Exercise description :: Reproduce the lines of all the items below, switching every "common name" to "vernacular name" and leaving everything else unchanged.

Given records ::

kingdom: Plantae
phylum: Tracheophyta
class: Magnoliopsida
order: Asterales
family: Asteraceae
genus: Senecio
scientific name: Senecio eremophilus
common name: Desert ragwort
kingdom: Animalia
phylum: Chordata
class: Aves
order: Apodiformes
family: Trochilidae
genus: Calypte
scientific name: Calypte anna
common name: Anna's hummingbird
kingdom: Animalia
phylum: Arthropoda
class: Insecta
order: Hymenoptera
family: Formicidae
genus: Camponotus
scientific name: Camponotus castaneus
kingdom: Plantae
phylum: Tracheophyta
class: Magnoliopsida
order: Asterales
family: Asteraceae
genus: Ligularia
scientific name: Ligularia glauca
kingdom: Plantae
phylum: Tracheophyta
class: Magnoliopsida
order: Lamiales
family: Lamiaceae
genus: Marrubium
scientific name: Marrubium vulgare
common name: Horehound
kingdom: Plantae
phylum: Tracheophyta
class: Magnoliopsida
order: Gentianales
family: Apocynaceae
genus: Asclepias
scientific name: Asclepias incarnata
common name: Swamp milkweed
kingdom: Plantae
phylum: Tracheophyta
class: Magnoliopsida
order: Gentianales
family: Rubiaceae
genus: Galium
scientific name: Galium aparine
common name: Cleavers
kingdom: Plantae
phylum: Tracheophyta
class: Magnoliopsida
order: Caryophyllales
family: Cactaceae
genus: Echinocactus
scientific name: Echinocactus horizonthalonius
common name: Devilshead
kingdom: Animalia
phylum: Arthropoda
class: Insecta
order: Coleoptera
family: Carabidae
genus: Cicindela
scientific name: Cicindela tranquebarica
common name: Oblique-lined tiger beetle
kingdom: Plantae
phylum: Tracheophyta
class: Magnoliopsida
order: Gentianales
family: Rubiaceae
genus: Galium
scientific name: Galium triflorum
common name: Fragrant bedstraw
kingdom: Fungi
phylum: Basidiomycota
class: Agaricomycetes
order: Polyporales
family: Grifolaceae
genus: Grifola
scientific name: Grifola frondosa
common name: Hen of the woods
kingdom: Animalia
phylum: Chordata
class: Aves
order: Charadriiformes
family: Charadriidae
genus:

Response ::
kingdom: Plantae
phylum: Tracheophyta
class: Magnoliopsida
order: Asterales
family: Asteraceae
genus: Senecio
scientific name: Senecio eremophilus
vernacular name: Desert ragwort
kingdom: Animalia
phylum: Chordata
class: Aves
order: Apodiformes
family: Trochilidae
genus: Calypte
scientific name: Calypte anna
vernacular name: Anna's hummingbird
kingdom: Animalia
phylum: Arthropoda
class: Insecta
order: Hymenoptera
family: Formicidae
genus: Camponotus
scientific name: Camponotus castaneus
kingdom: Plantae
phylum: Tracheophyta
class: Magnoliopsida
order: Asterales
family: Asteraceae
genus: Ligularia
scientific name: Ligularia glauca
kingdom: Plantae
phylum: Tracheophyta
class: Magnoliopsida
order: Lamiales
family: Lamiaceae
genus: Marrubium
scientific name: Marrubium vulgare
vernacular name: Horehound
kingdom: Plantae
phylum: Tracheophyta
class: Magnoliopsida
order: Gentianales
family: Apocynaceae
genus: Asclepias
scientific name: Asclepias incarnata
vernacular name: Swamp milkweed
kingdom: Plantae
phylum: Tracheophyta
class: Magnoliopsida
order: Gentianales
family: Rubiaceae
genus: Galium
scientific name: Galium aparine
vernacular name: Cleavers
kingdom: Plantae
phylum: Tracheophyta
class: Magnoliopsida
order: Caryophyllales
family: Cactaceae
genus: Echinocactus
scientific name: Echinocactus horizonthalonius
vernacular name: Devilshead
kingdom: Animalia
phylum: Arthropoda
class: Insecta
order: Coleoptera
family: Carabidae
genus: Cicindela
scientific name: Cicindela tranquebarica
vernacular name: Oblique-lined tiger beetle
kingdom: Plantae
phylum: Tracheophyta
class: Magnoliopsida
order: Gentianales
family: Rubiaceae
genus: Galium
scientific name: Galium triflorum
vernacular name: Fragrant bedstraw
kingdom: Fungi
phylum: Basidiomycota
class: Agaricomycetes
order: Polyporales
family: Grifolaceae
genus: Grifola
scientific name: Grifola frondosa
vernacular name: Hen of the woods
kingdom: Animalia
phylum: Chordata
class: Aves
order: Charadriiformes
family: Charadriidae
genus:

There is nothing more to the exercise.